El envidioso admira siempre; disimulándolo, pero admira. Y lo disimula porque en el envidiado observa lo que él no tiene, y esto le pesa.

Jamás lo reconocería, al contrario: suele infravalorar públicamente las cualidades del envidiado que en privado le gustan. Como una carcoma lúcida, roe la imagen de la persona envidiada descubriendo a los demás sus presuntas faltas, los defectos de ese prójimo que otros ven también admirable… a fin de que se sumen al desprestigio así fomentado. La fórmula suele ser ésta: «Si yo te contara…» Y no lo puede evitar: el envidioso acaba contando. Necesita hacerlo como para bajar a las estatuas de su pedestal. El mérito le resulta molesto.ScreenShot

En la película Mujer blanca soltera busca (Barbet Schroeder, 1992), la desenvuelta Alison Jones acoge en su casa a una muy taciturna Hedra Carlson.
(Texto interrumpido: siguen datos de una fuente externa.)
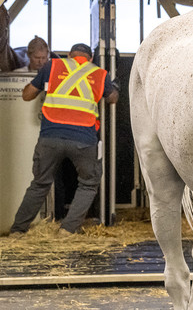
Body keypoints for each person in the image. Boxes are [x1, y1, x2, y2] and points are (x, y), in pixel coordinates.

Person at [9, 43, 118, 236]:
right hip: (84, 140)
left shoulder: (52, 66)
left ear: (69, 55)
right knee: (88, 183)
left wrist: (42, 84)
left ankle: (18, 231)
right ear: (91, 58)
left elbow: (27, 95)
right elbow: (113, 98)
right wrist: (114, 86)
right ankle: (67, 230)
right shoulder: (100, 74)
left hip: (50, 137)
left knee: (40, 183)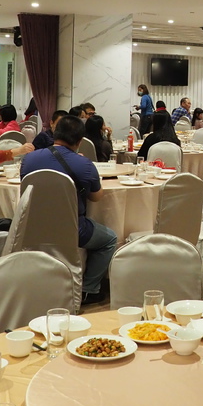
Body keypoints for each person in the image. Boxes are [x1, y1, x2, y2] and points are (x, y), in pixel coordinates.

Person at [19, 116, 117, 305]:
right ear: (80, 141)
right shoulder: (84, 164)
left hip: (32, 227)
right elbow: (96, 197)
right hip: (73, 230)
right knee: (109, 239)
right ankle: (89, 290)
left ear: (55, 133)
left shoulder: (29, 159)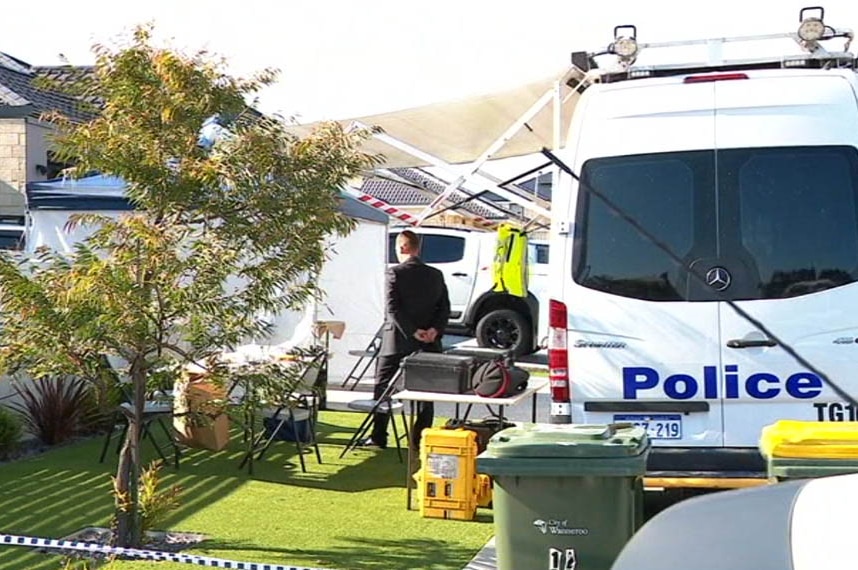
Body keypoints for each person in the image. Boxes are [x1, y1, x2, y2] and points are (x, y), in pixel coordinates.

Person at [362, 229, 450, 450]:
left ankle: (379, 436)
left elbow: (393, 308)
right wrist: (434, 330)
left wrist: (412, 331)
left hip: (397, 341)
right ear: (417, 248)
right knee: (425, 394)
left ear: (402, 247)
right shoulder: (435, 274)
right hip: (429, 342)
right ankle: (419, 440)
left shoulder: (395, 273)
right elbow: (444, 308)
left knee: (383, 386)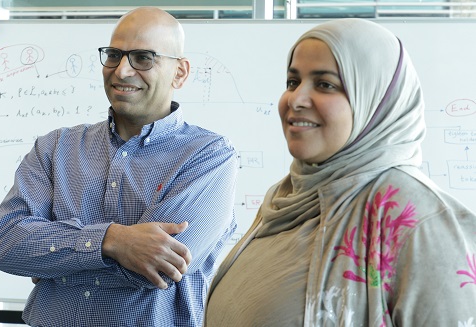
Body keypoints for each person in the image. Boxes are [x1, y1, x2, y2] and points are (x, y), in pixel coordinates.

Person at [204, 18, 476, 326]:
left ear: (375, 101)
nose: (296, 99)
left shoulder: (418, 219)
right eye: (293, 82)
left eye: (325, 85)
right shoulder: (286, 200)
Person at [0, 7, 237, 327]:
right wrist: (114, 241)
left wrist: (56, 261)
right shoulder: (54, 148)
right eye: (114, 54)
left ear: (180, 73)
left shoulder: (209, 156)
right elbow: (9, 246)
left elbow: (159, 269)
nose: (122, 71)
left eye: (143, 57)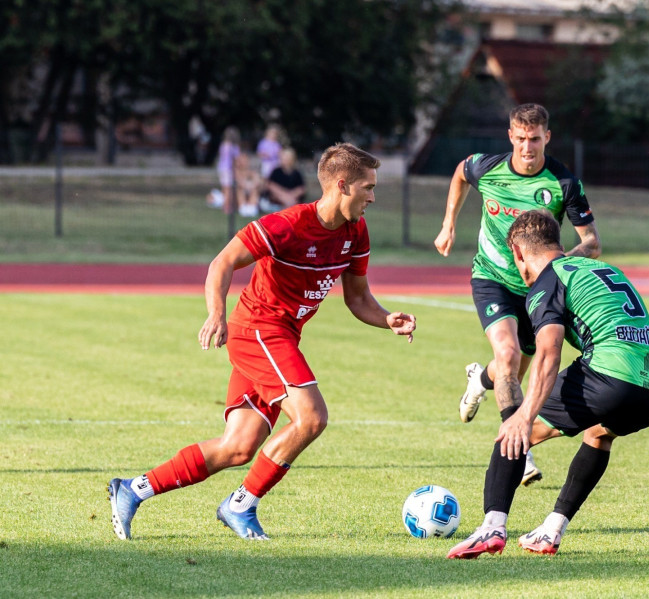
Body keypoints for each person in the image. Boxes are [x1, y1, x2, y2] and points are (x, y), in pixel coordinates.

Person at [108, 143, 417, 541]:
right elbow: (222, 262)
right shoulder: (287, 224)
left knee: (237, 447)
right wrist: (216, 314)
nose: (373, 196)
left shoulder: (356, 232)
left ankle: (133, 490)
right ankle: (241, 505)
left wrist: (386, 319)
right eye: (368, 187)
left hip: (280, 338)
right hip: (258, 330)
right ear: (342, 185)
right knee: (311, 417)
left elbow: (358, 299)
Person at [447, 210, 649, 559]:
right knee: (599, 434)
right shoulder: (605, 270)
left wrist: (523, 415)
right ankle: (551, 530)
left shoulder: (547, 282)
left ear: (518, 252)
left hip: (612, 374)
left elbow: (548, 352)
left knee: (514, 434)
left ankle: (491, 528)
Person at [433, 103, 601, 486]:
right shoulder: (488, 168)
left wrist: (554, 266)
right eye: (521, 138)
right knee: (507, 355)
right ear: (510, 136)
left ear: (547, 137)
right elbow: (460, 173)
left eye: (535, 139)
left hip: (536, 290)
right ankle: (520, 449)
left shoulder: (563, 183)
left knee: (510, 371)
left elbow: (592, 243)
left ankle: (480, 380)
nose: (528, 147)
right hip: (491, 277)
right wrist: (448, 224)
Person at [260, 147, 307, 212]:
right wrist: (284, 195)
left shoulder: (297, 173)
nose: (282, 159)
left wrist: (291, 195)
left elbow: (301, 188)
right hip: (278, 198)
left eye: (285, 158)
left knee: (291, 201)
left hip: (292, 198)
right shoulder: (276, 171)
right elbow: (270, 185)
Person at [208, 126, 241, 211]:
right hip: (228, 169)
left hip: (221, 168)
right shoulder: (233, 147)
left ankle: (226, 205)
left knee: (225, 188)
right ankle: (227, 206)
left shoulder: (223, 145)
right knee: (228, 189)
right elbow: (236, 159)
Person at [233, 152, 263, 218]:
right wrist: (247, 186)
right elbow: (239, 182)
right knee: (240, 189)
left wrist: (251, 186)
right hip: (240, 193)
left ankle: (252, 207)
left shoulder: (251, 172)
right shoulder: (236, 171)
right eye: (242, 159)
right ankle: (243, 208)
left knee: (255, 190)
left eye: (245, 159)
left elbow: (258, 181)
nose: (243, 162)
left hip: (250, 190)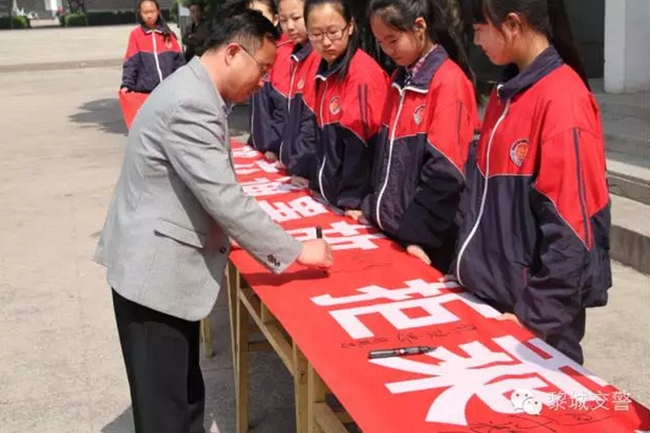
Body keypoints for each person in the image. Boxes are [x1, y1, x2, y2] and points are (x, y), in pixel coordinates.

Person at [95, 9, 333, 433]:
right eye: (261, 68)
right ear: (233, 52)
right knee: (166, 411)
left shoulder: (195, 89)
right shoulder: (191, 102)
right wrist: (296, 251)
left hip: (159, 271)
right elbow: (223, 198)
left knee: (183, 397)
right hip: (153, 279)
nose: (263, 80)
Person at [452, 0, 612, 365]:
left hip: (530, 321)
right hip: (491, 298)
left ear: (512, 24)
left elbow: (572, 231)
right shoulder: (506, 93)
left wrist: (533, 318)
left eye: (479, 29)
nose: (476, 41)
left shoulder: (563, 101)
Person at [349, 0, 479, 273]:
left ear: (419, 27)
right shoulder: (400, 79)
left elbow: (446, 172)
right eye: (380, 41)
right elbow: (387, 163)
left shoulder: (448, 82)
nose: (386, 49)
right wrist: (373, 209)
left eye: (393, 39)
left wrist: (418, 234)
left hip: (426, 242)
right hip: (396, 232)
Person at [304, 0, 389, 211]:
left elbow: (361, 147)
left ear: (350, 27)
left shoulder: (361, 74)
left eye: (333, 32)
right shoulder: (324, 70)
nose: (325, 42)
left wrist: (352, 201)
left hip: (351, 204)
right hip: (329, 197)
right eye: (316, 34)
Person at [275, 0, 322, 187]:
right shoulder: (297, 55)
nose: (290, 26)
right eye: (283, 20)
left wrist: (300, 167)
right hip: (294, 163)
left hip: (309, 168)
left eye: (296, 18)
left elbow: (310, 121)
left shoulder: (318, 56)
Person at [246, 0, 294, 160]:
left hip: (274, 153)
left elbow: (283, 108)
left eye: (260, 15)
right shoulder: (257, 50)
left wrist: (273, 148)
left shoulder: (284, 53)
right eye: (250, 16)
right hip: (259, 146)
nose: (254, 21)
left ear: (275, 20)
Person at [121, 0, 185, 94]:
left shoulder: (168, 35)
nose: (149, 16)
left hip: (170, 90)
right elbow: (131, 63)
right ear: (140, 13)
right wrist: (127, 84)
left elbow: (179, 62)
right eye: (145, 12)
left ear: (158, 11)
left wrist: (183, 82)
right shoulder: (136, 35)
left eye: (152, 11)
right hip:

Esta compañera de piso hace algo más que envidiar: imita a su casera. Primero el pelo, luego sus vestidos, hasta que finalmente interfiere también en la relación de Alison con su novio. Hedra es una compañía tóxica: no sabe admirar sin destruir.

Un psicólogo me decía hace poco: no desahuciemos a las personas en razón de su ‘toxicidad’, no seamos ‘esencialistas’: nadie es tóxico ‘por naturaleza’ y todos podemos cambiar. Así es… Sin embargo, mientras una persona sale de esta situación emocionalmente negativa, suele ser difícil de tratar y mantener una prudente distancia (esperanzada en el cambio, pero suficiente para que no resultemos dañados) es probablemente lo mejor que podemos hacer.